L’opzione della produzione in loco resta interessante per i mercati emergenti, lo Sputnik si trova già adesso in concorrenza con il Sinovac cinese – preferito anche dalla Turchia di Erdogan, dopo che i media russi avevano annunciato che Putin l’avesse persuaso a optare per il vaccino russo – mentre in quello europeo, oltre a dover sfidare marchi più moderni e collaudati, paga il prezzo di una propaganda troppo pesante.

Dalla Bielorussia all’Ungheria

Quella che avrebbe potuto essere l’occasione di proporsi come alleato di fronte a una sfida comune, nonostante le divergenze – come era stato, per esempio, nella guerra contro Al Qaeda dopo l’11 settembre – è diventata invece un terreno di scontro e divisione. Il primo Paese ad accettare lo Sputnik è stata la Bielorussia, con il negazionista Aleksandr Lukashenko che ha di fatto offerto i suoi sudditi come cavie per la sperimentazione.

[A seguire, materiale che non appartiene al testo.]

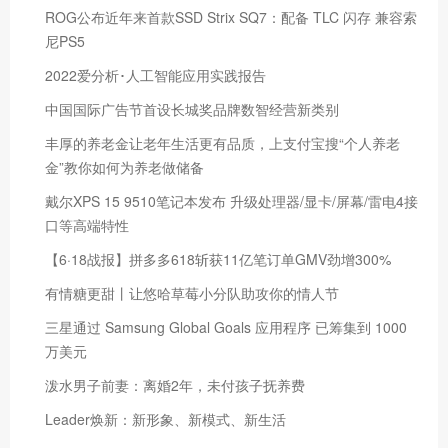
ROG公布近年来首款SSD Strix SQ7：配备 TLC 闪存 兼容索
尼PS5
2022爱分析･人工智能应用实践报告
中国国际广告节首设长城奖品牌数智经营新类别
丰厚的养老金让老年生活更有品质，上支付宝搜“个人养老
金”教你如何为养老做储备
戴尔XPS 15 9510笔记本发布 升级处理器/显卡/屏幕/雷电4接
口等高端特性
【6·18战报】拼多多618斩获11亿笔订单GMV劲增300%
有情糖更甜丨让悠哈草莓小分队助攻你的情人节
三星通过 Samsung Global Goals 应用程序 已筹集到 1000
万美元
泼水男子前妻：离婚2年，未付孩子抚养费
Leader焕新：新形象、新模式、新生活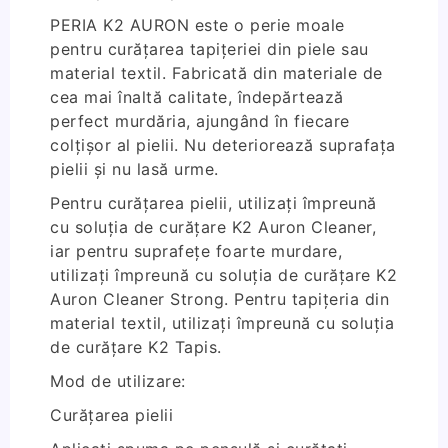
PERIA K2 AURON este o perie moale
pentru curățarea tapițeriei din piele sau
material textil. Fabricată din materiale de
cea mai înaltă calitate, îndepărtează
perfect murdăria, ajungând în fiecare
colțișor al pielii. Nu deteriorează suprafața
pielii și nu lasă urme.
Pentru curățarea pielii, utilizați împreună
cu soluția de curățare K2 Auron Cleaner,
iar pentru suprafețe foarte murdare,
utilizați împreună cu soluția de curățare K2
Auron Cleaner Strong. Pentru tapițeria din
material textil, utilizați împreună cu soluția
de curățare K2 Tapis.
Mod de utilizare:
Curățarea pielii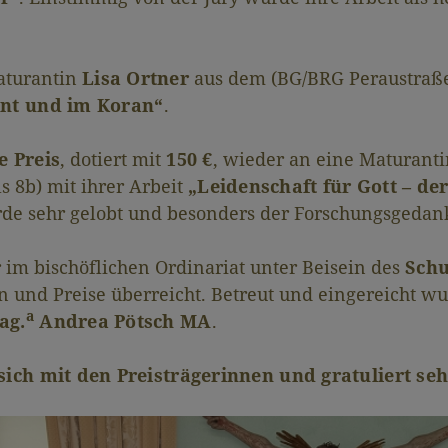
Maturantin
Lisa Ortner
aus dem (BG/BRG Peraustraße 
ent und im Koran“
.
e Preis
, dotiert mit
150 €
, wieder an eine Maturanti
 8b) mit ihrer Arbeit
„Leidenschaft für Gott – d
urde sehr gelobt und besonders der Forschungsgeda
im bischöflichen Ordinariat unter Beisein des
Schu
 und Preise überreicht. Betreut und eingereicht wu
a
ag.
Andrea Pötsch MA
.
ich mit den Preisträgerinnen und gratuliert seh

Il primo a volerlo nell’Ue è stato il premier ungherese Viktor Orbán, imitato dal governo slovacco e ceco (e da San Marino, al di fuori dall’Unione, ndr). L’Ucraina, la Polonia e i Baltici hanno proibito l’utilizzo dello Sputnik, mentre le forze politiche che ne hanno invocato l’importazione in Europa sono stati gli esponenti delle destre sovraniste. Di conseguenza, il dibattito sul vaccino russo – incluse questioni importanti come la sua reale efficacia, la verifica dei dati delle sperimentazioni e della loro compatibilità con gli standard europei, la capacità produttiva quantitativa e qualitativa dei siti di produzione russi e i tempi dell’eventuale cessione del brevetto agli impianti esteri – si è spostato ormai definitivamente su un piano politico che difficilmente ne avvantaggerà la diffusione.

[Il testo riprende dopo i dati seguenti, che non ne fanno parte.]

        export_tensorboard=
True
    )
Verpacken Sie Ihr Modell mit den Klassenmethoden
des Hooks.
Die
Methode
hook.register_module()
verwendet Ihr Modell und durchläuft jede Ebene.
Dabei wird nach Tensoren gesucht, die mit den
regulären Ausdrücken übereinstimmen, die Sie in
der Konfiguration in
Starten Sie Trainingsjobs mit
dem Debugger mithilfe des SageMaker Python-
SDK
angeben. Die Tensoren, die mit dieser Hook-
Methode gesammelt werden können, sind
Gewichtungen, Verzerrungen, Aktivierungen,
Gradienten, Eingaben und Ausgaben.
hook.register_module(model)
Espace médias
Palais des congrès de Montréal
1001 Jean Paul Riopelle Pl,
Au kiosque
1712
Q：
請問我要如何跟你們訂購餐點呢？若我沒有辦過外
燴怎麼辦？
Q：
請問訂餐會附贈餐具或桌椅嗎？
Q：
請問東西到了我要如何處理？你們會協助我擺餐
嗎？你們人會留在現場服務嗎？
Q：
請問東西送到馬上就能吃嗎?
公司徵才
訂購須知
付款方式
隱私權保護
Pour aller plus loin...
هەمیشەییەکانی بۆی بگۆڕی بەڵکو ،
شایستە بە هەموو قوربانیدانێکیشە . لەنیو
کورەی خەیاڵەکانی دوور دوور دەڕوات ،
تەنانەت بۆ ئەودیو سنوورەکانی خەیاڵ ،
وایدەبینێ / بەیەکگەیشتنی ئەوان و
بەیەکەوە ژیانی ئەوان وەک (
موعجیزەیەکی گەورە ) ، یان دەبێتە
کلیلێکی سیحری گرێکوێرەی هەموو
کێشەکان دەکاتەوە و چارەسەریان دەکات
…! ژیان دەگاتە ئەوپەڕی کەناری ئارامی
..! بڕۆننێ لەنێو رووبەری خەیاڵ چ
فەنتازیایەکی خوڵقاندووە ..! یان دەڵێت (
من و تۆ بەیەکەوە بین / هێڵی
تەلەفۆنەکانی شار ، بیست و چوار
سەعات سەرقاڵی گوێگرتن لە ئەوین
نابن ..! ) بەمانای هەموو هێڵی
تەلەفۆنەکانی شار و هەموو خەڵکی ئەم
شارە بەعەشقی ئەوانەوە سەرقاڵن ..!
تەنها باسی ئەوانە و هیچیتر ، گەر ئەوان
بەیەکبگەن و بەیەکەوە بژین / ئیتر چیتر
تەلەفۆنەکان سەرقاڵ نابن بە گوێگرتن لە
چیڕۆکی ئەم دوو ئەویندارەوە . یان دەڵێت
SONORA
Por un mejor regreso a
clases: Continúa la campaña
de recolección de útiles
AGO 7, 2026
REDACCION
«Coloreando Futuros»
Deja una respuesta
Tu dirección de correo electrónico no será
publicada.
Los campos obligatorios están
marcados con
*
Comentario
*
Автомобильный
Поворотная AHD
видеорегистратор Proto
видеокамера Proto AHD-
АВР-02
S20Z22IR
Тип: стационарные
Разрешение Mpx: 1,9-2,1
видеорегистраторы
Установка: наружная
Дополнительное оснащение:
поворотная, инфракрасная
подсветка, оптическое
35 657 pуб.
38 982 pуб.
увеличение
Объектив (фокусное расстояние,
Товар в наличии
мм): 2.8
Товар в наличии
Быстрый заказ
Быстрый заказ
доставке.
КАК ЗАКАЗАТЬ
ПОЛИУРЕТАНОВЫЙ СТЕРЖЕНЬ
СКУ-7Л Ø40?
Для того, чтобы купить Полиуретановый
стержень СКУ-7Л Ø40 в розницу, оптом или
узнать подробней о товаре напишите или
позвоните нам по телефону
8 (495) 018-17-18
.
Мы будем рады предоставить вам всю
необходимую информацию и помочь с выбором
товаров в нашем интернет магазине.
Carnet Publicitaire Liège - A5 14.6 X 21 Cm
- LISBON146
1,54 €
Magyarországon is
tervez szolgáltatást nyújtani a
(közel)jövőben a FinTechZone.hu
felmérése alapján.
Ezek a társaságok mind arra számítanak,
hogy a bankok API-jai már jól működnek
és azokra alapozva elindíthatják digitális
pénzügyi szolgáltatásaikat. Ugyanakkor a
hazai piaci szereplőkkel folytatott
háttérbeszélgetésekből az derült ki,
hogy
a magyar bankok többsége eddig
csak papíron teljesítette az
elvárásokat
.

Come ha detto a Politico Peter Liese, europarlamentare tedesco responsabile della sanità nel Partito popolare europeo, “non mi fido di qualcosa che Orbán impone in aperta sfida alle raccomandazioni europee”. Vaccinarsi o meno con lo Sputnik è a questo punto una scelta di schieramento: forse proprio quello che voleva Putin.